Hospitals Work To Comply With New Law on Infections
California hospitals are facing pressure from nationwide initiatives and a new state law to improve hygiene standards and prevent hospital-acquired infections, the San Francisco Business Times reports.
A state law signed in September 2006 (SB 739) will require hospitals to adopt measures to prevent hospital-acquired infections. The law also requires hospitals to follow CDC-approved guidelines and submit data to the National Healthcare Safety Network. Provisions of the law will take effect in January 2008 and January 2009.
Dr.
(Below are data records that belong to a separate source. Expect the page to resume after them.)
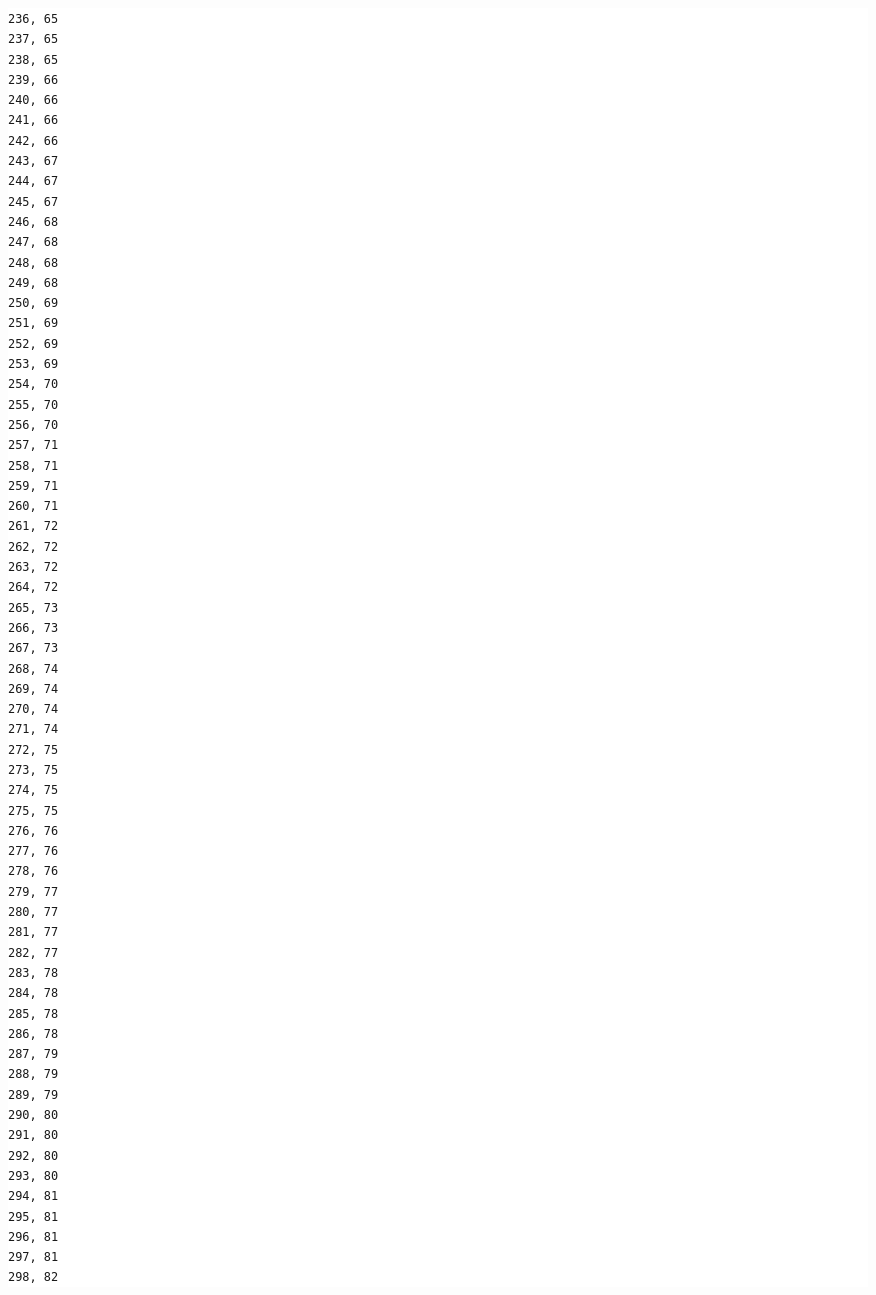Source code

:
 ```
236, 65
237, 65
238, 65
239, 66
240, 66
241, 66
242, 66
243, 67
244, 67
245, 67
246, 68
247, 68
248, 68
249, 68
250, 69
251, 69
252, 69
253, 69
254, 70
255, 70
256, 70
257, 71
258, 71
259, 71
260, 71
261, 72
262, 72
263, 72
264, 72
265, 73
266, 73
267, 73
268, 74
269, 74
270, 74
271, 74
272, 75
273, 75
274, 75
275, 75
276, 76
277, 76
278, 76
279, 77
280, 77
281, 77
282, 77
283, 78
284, 78
285, 78
286, 78
287, 79
288, 79
289, 79
290, 80
291, 80
292, 80
293, 80
294, 81
295, 81
296, 81
297, 81
298, 82
```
Michael Gropper, director of critical care medicine at UC-San Francisco Medical Center, said the deaths can be prevented through better hygiene by physicians and nurses, as cited in clinical studies at Johns Hopkins University and other institutes.
Technology upgrades and better hygiene practices at UCSF have reduced the rate of infections from 45 cases and 16 patient deaths in 2004 to 22 infections and eight patient deaths in 2006. Total costs from the infections over the same period reduced from $3.6 million to $1.76 million, according to Gropper.
Practicing better hygiene includes washing hands more frequently, using catheters with antimicrobial agents, improving air ventilation systems and using stronger soaps and cleaning agents.
However, changes in hygiene practices are difficult to enforce because many workers do not follow through in their daily routines, according to the Business Times.
Philip Madvig -- associate executive director of the Permanente Medical Group, which represents all of Kaiser's Northern California physicians -- said the hospital system is introducing more stringent hygiene standards in less-intensive hospital units by installing washing stations in or near all patient rooms (Rauber, San Francisco Business Times, 1/26).